The NHAI had invited bids for its fourth bundle of toll-operate-transfer (TOT) auction in October 2019. The initial plan was to raise at least ₹4,200 crore, but the floor price was eventually brought down to around ₹2,200 crore.
The NHAI was looking to auction at least two bundles of TOT projects in FY20 and raise ₹9,000-10,000 crore. Singapore-based Cube Highways in November emerged the winning bidder for the TOT-3 bundle quoting ₹5,011 crore, and this will now be the only successful bid for the NHAI this financial year.
In 2018, NHAI had raised around ₹9,700 crore through its maiden round of TOT auction, while that for TOT-2, where it was looking to raise ₹5,362 crore, was cancelled in early 2019 as it wanted to rework the package.
The bids for TOT-4 are now scheduled to be opened in mid -April.
Since October, the TOT-4 auction has been postponed four times, with the authority looking to attract more investors. The TOT model was introduced in 2016 to monetise publicly funded highways. Until recently, investors could make a one-time lump-sum payment in return for toll collection rights of 30 years under this model. The Union Cabinet has now tweaked the model, allowing flexibility in the concession period to between 15 and 30 years, in a bid to draw smaller, local investors.
-*-
- **What to do**
**1.** Answer these questions using the highway auction text:
(a) Which bidder won the TOT-3 bundle, and for how much?
(b) About how much did the NHAI raise in its first round of TOT auction in 2018?
(c) What range of concession periods does the revised model now allow?
**2.** Print the highway auction text from "The NHAI was" up to and including "this financial year.".

Data items from a dataset
-*-
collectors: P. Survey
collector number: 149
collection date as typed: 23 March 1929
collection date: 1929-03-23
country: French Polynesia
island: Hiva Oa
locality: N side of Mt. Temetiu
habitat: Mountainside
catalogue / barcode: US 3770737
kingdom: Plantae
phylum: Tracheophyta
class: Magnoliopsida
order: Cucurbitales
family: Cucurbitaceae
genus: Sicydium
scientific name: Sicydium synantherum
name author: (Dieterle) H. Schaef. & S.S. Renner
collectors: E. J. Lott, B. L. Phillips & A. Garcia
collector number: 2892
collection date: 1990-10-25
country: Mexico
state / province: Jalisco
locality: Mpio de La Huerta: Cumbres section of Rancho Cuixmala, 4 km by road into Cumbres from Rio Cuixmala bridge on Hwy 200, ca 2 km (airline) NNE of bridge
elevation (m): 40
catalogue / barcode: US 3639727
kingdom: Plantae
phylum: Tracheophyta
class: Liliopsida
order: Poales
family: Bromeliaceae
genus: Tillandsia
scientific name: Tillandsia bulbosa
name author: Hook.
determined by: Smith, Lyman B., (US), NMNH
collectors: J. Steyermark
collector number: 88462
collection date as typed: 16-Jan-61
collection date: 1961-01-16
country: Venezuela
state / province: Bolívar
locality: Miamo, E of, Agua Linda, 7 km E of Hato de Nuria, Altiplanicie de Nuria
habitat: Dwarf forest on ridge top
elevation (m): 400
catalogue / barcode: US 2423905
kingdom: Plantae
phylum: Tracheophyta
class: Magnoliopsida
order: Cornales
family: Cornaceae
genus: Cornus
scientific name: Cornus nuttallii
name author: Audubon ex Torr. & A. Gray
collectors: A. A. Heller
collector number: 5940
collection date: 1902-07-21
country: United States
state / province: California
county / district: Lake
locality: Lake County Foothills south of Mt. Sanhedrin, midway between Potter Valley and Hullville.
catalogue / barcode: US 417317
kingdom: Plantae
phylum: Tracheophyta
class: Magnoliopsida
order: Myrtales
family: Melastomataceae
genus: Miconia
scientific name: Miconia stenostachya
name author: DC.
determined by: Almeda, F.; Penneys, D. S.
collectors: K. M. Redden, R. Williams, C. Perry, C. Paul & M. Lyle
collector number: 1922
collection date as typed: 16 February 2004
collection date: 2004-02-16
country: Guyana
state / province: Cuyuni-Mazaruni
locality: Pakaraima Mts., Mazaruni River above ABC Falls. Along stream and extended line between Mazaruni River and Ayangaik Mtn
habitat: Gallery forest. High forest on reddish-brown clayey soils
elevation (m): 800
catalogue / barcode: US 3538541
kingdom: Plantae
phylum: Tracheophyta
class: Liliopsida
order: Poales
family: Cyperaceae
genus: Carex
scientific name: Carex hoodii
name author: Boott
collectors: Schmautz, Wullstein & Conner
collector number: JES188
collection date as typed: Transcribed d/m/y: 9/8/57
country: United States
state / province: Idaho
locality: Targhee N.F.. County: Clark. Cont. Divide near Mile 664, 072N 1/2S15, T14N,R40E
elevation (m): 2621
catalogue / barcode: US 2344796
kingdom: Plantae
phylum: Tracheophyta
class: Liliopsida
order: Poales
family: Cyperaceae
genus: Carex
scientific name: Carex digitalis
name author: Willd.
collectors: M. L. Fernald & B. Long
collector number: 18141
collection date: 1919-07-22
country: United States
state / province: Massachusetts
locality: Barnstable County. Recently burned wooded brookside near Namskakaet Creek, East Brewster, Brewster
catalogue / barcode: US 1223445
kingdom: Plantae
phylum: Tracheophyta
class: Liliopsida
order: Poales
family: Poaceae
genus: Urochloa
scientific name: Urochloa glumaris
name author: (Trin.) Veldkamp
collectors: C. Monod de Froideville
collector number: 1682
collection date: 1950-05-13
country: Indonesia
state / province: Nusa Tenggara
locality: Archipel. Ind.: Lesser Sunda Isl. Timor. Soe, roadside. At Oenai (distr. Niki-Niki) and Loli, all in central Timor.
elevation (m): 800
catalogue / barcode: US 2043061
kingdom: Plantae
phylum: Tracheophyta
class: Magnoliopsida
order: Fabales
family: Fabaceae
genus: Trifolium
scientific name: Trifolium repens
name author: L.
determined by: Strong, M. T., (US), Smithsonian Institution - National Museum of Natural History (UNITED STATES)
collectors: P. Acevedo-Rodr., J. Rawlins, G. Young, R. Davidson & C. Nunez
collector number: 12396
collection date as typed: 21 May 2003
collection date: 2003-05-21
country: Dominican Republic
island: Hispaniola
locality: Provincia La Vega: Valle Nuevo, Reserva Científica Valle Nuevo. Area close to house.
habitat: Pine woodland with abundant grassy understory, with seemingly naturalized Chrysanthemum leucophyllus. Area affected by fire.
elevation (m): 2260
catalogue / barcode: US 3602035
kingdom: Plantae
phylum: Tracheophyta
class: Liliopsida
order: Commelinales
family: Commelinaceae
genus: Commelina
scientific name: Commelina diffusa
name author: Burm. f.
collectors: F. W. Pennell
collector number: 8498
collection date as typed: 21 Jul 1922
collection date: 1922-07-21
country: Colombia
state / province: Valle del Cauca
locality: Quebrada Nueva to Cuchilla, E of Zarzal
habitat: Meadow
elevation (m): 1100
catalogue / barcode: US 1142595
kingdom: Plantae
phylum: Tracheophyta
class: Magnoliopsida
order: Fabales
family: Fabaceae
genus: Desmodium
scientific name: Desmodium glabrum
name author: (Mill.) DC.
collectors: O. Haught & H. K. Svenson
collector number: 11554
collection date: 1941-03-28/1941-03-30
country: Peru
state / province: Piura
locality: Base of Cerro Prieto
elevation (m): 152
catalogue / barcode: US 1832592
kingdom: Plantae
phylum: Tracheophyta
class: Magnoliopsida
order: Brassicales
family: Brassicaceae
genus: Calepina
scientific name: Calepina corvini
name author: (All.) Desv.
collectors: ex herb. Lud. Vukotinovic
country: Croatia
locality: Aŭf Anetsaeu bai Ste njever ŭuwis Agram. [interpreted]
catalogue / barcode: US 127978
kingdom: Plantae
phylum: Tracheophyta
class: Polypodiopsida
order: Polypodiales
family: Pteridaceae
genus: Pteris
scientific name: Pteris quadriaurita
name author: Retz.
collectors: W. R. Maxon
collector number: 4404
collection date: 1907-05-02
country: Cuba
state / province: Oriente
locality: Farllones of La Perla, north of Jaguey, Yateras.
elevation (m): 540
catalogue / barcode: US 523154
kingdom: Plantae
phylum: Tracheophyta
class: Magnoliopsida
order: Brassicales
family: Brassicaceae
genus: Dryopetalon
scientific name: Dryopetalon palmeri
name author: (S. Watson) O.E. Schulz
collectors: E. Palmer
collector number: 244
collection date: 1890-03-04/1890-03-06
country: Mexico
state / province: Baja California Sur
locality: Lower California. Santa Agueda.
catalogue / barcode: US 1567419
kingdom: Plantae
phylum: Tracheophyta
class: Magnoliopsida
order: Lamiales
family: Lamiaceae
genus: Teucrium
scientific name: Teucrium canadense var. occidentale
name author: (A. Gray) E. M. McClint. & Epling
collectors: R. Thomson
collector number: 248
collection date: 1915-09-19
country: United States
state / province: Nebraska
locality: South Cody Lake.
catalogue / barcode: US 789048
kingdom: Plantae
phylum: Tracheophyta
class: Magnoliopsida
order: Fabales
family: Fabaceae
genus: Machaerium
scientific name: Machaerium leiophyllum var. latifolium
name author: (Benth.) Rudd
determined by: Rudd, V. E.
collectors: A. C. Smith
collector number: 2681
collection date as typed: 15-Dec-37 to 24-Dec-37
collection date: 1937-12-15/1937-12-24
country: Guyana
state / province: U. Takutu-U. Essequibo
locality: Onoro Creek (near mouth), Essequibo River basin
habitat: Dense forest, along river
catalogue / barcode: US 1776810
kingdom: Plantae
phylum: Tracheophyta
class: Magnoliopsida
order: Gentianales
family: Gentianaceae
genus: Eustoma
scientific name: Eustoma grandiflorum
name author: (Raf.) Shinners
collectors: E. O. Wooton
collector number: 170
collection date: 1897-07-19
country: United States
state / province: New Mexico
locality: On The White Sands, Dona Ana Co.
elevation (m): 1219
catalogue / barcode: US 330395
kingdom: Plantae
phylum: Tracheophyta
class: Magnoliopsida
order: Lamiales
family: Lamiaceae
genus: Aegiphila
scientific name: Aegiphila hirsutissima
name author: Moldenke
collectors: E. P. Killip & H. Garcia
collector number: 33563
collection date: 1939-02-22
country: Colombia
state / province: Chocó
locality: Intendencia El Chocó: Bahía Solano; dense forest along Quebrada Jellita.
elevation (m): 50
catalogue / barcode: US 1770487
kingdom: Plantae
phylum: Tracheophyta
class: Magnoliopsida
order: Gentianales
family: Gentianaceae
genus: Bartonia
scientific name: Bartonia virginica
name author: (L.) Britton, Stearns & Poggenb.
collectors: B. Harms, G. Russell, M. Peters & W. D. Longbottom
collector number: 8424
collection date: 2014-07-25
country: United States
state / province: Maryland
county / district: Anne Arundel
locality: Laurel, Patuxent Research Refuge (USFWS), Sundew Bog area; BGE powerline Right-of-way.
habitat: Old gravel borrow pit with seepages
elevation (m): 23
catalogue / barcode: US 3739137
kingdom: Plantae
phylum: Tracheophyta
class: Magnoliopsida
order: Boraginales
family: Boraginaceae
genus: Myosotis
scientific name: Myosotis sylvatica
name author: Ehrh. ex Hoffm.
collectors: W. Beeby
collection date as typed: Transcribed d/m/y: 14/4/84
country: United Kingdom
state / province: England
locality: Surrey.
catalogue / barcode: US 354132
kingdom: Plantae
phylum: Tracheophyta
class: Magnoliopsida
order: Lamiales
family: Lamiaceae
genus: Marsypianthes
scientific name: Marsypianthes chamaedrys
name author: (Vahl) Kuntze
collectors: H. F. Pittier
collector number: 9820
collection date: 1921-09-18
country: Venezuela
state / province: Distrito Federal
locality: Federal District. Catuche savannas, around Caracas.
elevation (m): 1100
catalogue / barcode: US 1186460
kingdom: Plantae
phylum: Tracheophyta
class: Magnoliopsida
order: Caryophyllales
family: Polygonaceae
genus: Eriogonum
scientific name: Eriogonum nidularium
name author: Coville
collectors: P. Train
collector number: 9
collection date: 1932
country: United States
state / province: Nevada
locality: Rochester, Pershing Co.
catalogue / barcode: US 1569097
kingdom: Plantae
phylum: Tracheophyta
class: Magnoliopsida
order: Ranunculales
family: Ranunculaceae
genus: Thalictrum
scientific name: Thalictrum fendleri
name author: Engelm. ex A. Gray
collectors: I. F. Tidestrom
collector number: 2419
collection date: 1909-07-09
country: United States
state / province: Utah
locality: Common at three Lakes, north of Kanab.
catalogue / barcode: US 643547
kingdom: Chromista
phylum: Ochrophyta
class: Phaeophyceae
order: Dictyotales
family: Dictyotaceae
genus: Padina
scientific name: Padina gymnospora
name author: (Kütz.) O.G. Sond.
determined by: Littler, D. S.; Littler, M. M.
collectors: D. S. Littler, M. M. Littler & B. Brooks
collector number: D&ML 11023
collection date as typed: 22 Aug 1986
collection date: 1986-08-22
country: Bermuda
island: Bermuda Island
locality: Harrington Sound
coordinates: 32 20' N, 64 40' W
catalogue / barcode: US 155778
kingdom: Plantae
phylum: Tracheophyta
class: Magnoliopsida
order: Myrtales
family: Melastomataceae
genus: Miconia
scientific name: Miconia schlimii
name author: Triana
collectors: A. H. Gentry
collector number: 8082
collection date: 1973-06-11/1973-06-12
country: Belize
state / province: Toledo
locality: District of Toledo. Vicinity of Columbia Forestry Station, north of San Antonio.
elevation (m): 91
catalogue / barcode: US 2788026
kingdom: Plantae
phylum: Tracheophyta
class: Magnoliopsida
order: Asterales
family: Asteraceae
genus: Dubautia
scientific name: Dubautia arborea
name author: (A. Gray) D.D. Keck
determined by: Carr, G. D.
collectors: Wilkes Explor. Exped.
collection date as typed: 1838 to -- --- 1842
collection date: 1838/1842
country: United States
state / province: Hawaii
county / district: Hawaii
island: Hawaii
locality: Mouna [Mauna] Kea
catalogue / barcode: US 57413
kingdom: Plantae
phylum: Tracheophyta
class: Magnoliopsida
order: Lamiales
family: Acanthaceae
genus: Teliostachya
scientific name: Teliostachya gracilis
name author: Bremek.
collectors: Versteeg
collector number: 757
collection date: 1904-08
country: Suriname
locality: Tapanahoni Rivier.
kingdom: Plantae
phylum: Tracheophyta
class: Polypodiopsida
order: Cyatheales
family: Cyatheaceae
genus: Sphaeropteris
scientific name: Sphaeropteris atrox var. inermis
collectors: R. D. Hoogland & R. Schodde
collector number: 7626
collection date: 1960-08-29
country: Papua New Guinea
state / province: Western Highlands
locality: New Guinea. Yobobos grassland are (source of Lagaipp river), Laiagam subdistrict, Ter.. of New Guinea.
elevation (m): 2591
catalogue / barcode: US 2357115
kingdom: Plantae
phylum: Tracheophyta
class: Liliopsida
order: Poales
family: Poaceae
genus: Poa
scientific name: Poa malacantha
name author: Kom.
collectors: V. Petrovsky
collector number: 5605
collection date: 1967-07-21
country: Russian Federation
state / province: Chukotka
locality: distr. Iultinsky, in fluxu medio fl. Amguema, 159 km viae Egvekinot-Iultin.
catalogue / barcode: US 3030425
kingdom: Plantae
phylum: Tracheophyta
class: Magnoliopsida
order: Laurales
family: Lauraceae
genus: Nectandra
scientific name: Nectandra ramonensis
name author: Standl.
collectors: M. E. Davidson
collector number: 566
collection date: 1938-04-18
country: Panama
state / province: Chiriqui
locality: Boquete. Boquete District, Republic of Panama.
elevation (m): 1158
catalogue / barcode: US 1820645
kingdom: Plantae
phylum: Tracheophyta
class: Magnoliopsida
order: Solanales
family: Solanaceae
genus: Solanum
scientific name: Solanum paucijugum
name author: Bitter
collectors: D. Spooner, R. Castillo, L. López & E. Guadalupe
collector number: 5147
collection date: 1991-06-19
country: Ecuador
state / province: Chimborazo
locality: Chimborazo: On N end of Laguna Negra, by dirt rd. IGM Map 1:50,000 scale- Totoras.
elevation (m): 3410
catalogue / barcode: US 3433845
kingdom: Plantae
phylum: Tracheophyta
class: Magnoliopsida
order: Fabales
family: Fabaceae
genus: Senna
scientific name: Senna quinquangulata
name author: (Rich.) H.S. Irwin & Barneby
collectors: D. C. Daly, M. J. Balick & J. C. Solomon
-*-
- **Exercise solutions**
**1.**
(a) Singapore-based Cube Highways, which bid ₹5,011 crore.
(b) Around ₹9,700 crore.
(c) Between 15 and 30 years.

**2.**
The NHAI was looking to auction at least two bundles of TOT projects in FY20 and raise ₹9,000-10,000 crore. Singapore-based Cube Highways in November emerged the winning bidder for the TOT-3 bundle quoting ₹5,011 crore, and this will now be the only successful bid for the NHAI this financial year.